Desde pequeno Gilberto José Souza Siqueira acompanhava a mãe, empregada doméstica, ao trabalho. Não havia patroa que reclamasse: lápis e papel bastavam para entreter o menino por horas e horas. Ingressar na escola, para ele, foi um presente, e as aulas de Arte tornaram-se as preferidas. Aluno de Aline Liberato do Ensino Fundamental ao Médio, o jovem não titubeia ao destacar a importância e a influência da professora – e da disciplina – em sua carreira. Gilberto hoje é grafiteiro e ministra oficinas em escolas do Vale do Paraíba (SP).
Gilberto se envolveu ativamente no projeto “O sonho do menino Portinari de colorir o Brasil: questões sociais e cultura local nas aulas de arte do ensino médio”, desenvolvido pela professora Aline Liberato na Escola Estadual Professor Waldemar Salgado, em Santa Branca (SP). Como ele, os demais estudantes se dedicaram de corpo e alma ao projeto vencedor da categoria Ensino Médio no XV Prêmio Arte na Escola Cidadã. “Não são todos os meus alunos que, como Gilberto, seguirão a carreira artística”, pontua Aline. “Mas estou certa de que a disciplina contribui no despertar a sensibilidade, tão importante para a vida.”
Realidade local
“Brodowski, onde Cândido Portinari nasceu, lembra muito Santa Branca”, compara a professora. “Meus alunos também soltam pipas, andam de bicicleta e brincam nas ruas enquanto os pais trabalham na roça”. Tal calmaria, porém, incomoda muitas vezes, especialmente aos jovens ávidos por cultura e novidade
s – a cidade, a 100 quilômetros de São Paulo, não tem cinema, teatro nem museus. O lazer se resume as festas religiosas e populares, além do tradicional passeio na praça.
Foi neste contexto que Aline desenvolveu o projeto vencedor, reunindo questões da cultura popular tradicional do Vale do Paraíba, onde a cidade de Santa Branca está localizada; da história da arte brasileira, por meio das obras de Portinari, que revelou a situação social e cultural de seu povo; do cotidiano dos alunos, suas lendas e histórias locais; das diversas linguagens artísticas, ampliando os conhecimentos, nutrindo estética e tecnicamente e dando oportunidade de escolha aos estudantes.
O pontapé inicial se deu com uma visita da professora e seus alunos à exposição “Guerra e Paz”, de Candido Portinari, no Memorial da América Latina (SP), que motivou amplo debate em sala de aula, enriquecido por bibliografia obtida por Aline no museu que homenageia o artista em Brodowsky. “Mostrei a eles que Portinari partia da ideia de Tolstoi de que um artista consegue ser universal a partir do momento que ele retrata sua própria realidade local”, detalha a docente.

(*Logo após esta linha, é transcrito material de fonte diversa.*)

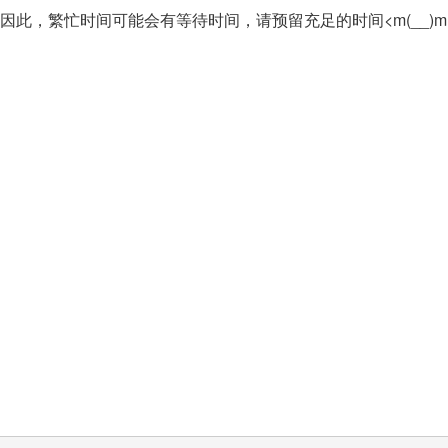
因此，繁忙时间可能会有等待时间，请预留充足的时间<m(__)m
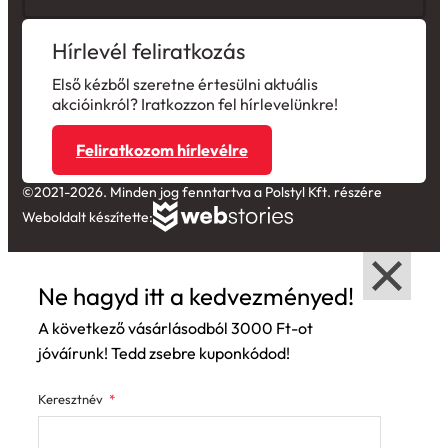
Hírlevél feliratkozás
Első kézből szeretne értesülni aktuális
akcióinkról? Iratkozzon fel hírlevelünkre!
Feliratkozom hírlevélre
©2021-2026. Minden jog fenntartva a Polstyl Kft. részére
Weboldalt készítette:
Ne hagyd itt a kedvezményed!
A következő vásárlásodból 3000 Ft-ot
jóváírunk! Tedd zsebre kuponkódod!
Keresztnév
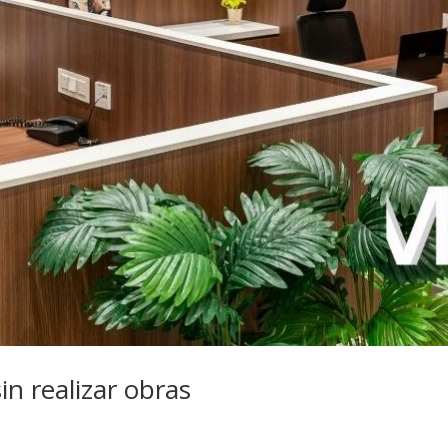
sin realizar obras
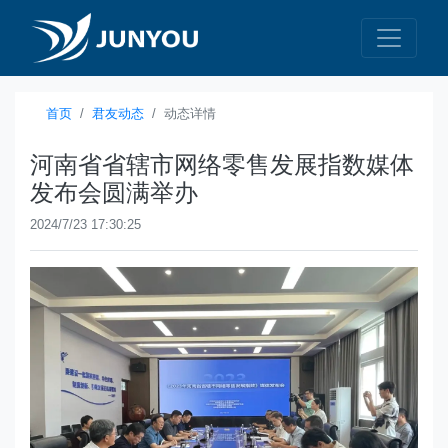
首页
君友动态
动态详情
河南省省辖市网络零售发展指数媒体
发布会圆满举办
2024/7/23 17:30:25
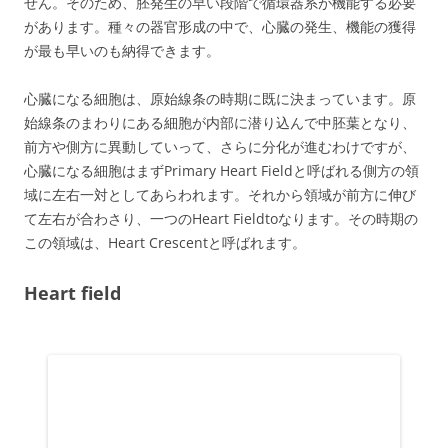
せん。そのため、胚発生の早い段階で循環器系が機能する必要
があります。種々の器官形成の中で、心臓の発生、機能の獲得
が最も早いのも納得できます。
心臓になる細胞は、原始線条の時期に既に決まっています。原
始線条のまわりにある細胞が内部に潜り込んで中胚葉となり、
前方や側方に異動していって、さらに分化が進むわけですが、
心臓になる細胞はまずPrimary Heart Fieldと呼ばれる側方の領
域に左右一対としてあらわれます。それから領域が前方に伸び
て左右が合わさり、一つのHeart Fieldtoなります。その時期の
この領域は、Heart Crescentと呼ばれます。
Heart field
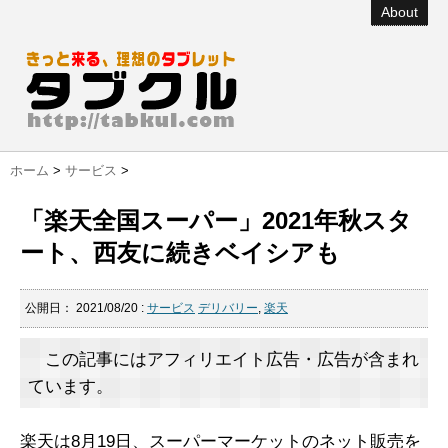
About
ホーム
>
サービス
>
「楽天全国スーパー」2021年秋スタ
ート、西友に続きベイシアも
公開日：
2021/08/20
:
サービス
デリバリー
,
楽天
この記事にはアフィリエイト広告・広告が含まれ
ています。
楽天は8月19日、スーパーマーケットのネット販売を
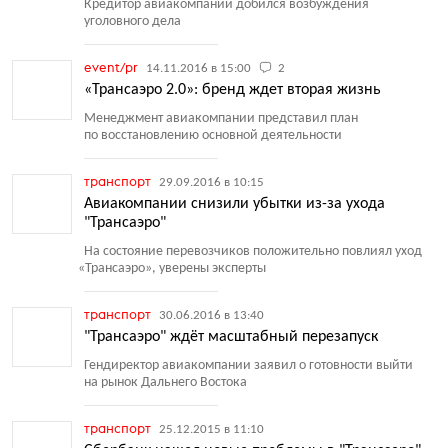
Кредитор авиакомпании добился возбуждения
уголовного дела
event/pr
14.11.2016 в 15:00
2
«Трансаэро 2.0»: бренд ждет вторая жизнь
Менеджмент авиакомпании представил план
по восстановлению основной деятельности
транспорт
29.09.2016 в 10:15
Авиакомпании снизили убытки из-за ухода
"Трансаэро"
На состояние перевозчиков положительно повлиял уход
«
Трансаэро», уверены эксперты
транспорт
30.06.2016 в 13:40
"Трансаэро" ждёт масштабный перезапуск
Гендиректор авиакомпании заявил о готовности выйти
на рынок Дальнего Востока
транспорт
25.12.2015 в 11:10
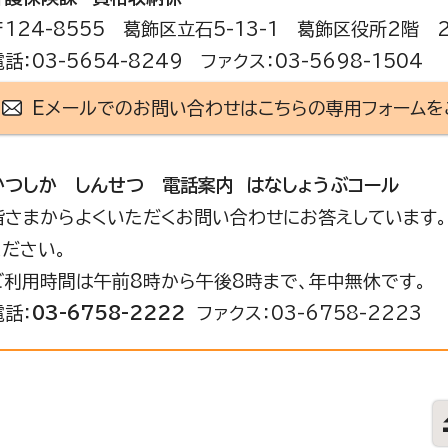
〒124-8555 葛飾区立石5-13-1 葛飾区役所2階 
電話：03-5654-8249 ファクス：03-5698-1504
Eメールでのお問い合わせはこちらの専用フォームを
かつしか しんせつ 電話案内 はなしょうぶコール
皆さまからよくいただくお問い合わせにお答えしています。
ください。
ご利用時間は午前8時から午後8時まで、年中無休です。
電話：
03-6758-2222
ファクス：03-6758-2223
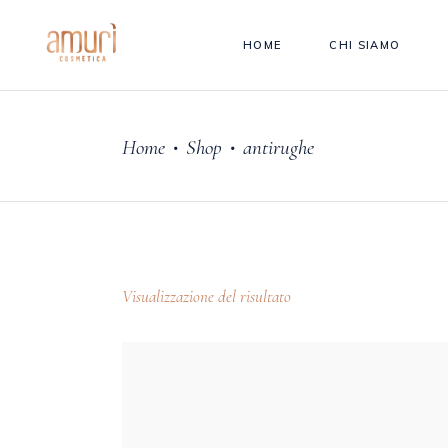
HOME
CHI SIAMO
Home
Shop
antirughe
•
•
Visualizzazione del risultato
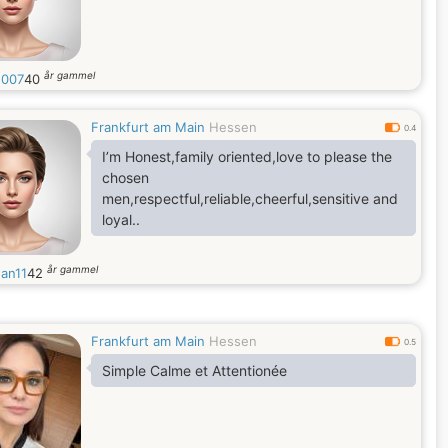
år gammel
2007
40
Frankfurt am Main
Hessen
0.4
I’m Honest,family oriented,love to please the
chosen
men,respectful,reliable,cheerful,sensitive and
loyal..
år gammel
an11
42
Frankfurt am Main
Hessen
0.5
Simple Calme et Attentionée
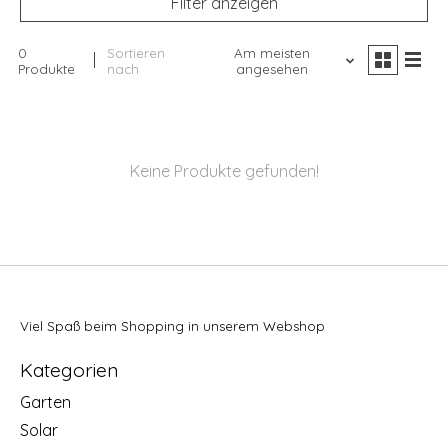
Filter anzeigen
0
Sortieren
Am meisten
Produkte
nach
angesehen
Keine Produkte gefunden!
Viel Spaß beim Shopping in unserem Webshop
Kategorien
Garten
Solar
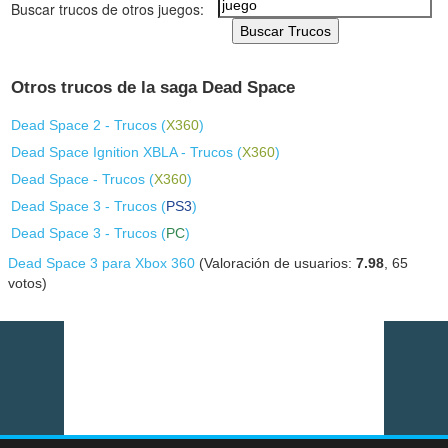
Buscar trucos de otros juegos:
Buscar Trucos
Otros trucos de la saga Dead Space
Dead Space 2 - Trucos (
X360
)
Dead Space Ignition XBLA - Trucos (
X360
)
Dead Space - Trucos (
X360
)
Dead Space 3 - Trucos (
PS3
)
Dead Space 3 - Trucos (
PC
)
Dead Space 3 para Xbox 360
(Valoración de usuarios:
7.98
,
65
votos)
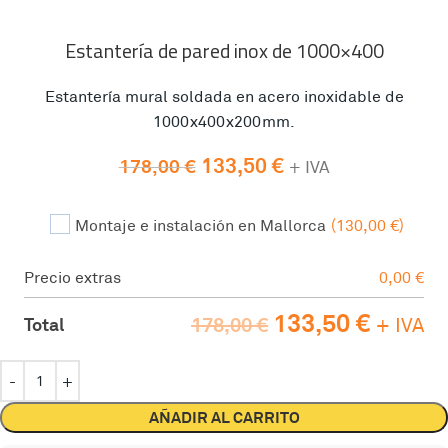
Estantería de pared inox de 1000×400
Estantería mural soldada en acero inoxidable de
1000x400x200mm.
133,50
€
178,00
€
+ IVA
Montaje e instalación en Mallorca
(130,00 €)
Precio extras
0,00
€
133,50
€
178,00 €
+ IVA
Total
AÑADIR AL CARRITO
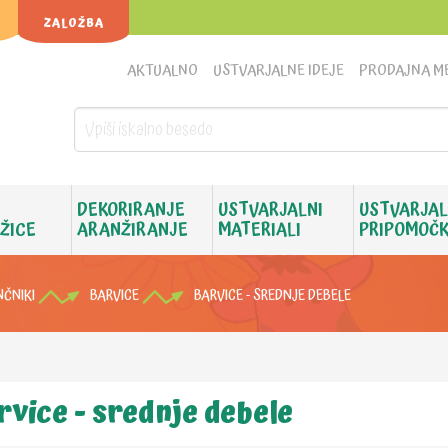
ZALOŽBA
AKTUALNO
USTVARJALNE IDEJE
PRODAJNA M
DEKORIRANJE
USTVARJALNI
USTVARJAL
 ŽICE
ARANŽIRANJE
MATERIALI
PRIPOMOČK
NČNIKI
BARVICE
BARVICE - SREDNJE DEBELE
rvice - srednje debele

Veio dos próprios alunos a iniciativa de apontar os aspectos culturais e a população de Santa Branca. O pátio da escola virou um ateliê onde bonecões de carnaval, típicos do Vale do Paraíba, ganharam vida a partir do resgate de histórias de personagens da própria cidade. “A confecção é trabalhosa, e durante três meses muitos estudantes ficaram depois do horário das aulas, o que causou estranhamento para os pais. Eu explicava o que estava acontecendo e eles se interessaram a ponto de colaborarem com os filhos na montagem da exposição”, conta Aline. Os cenários para estes personagens foram criados e executados em grafite por Gilberto, que também deu conta da caracterização do muro da escola.
A apresentação do projeto movimentou a escola e a comunidade. A professora, empolgada com o envolvimento do grupo, teve mais uma surpresa: um dos grupos gravou um curta-metragem sobre a vida de Portinari em Brodowski, utilizando locações de Santa Branca. “O cuidado com a direção, montagem, fotografia, figurino e música, além da pesquisa sobre o próprio artista, mexeu com todos que assistiram e me deixou bastante emocionada”, relembra a Aline.
Avaliando os resultados e aprendizagens do projeto e seu percurso, a professora acredita que o patrimônio histórico cultural material e imaterial da cidade e seus moradores ganharam visibilidade e foram valorizados. A cultura e os costumes locais ultrapassaram os limites da vergonha e acomodação para se tornar conteúdos de estudos, mote de experiências estéticas e artísticas; motivaram e impulsionaram outro grande projeto. “A arte concretizou sonhos, modificou pessoas e lugares, leu o mundo, uniu saberes e apresentou ideias, sentimentos e pensamentos”, finaliza.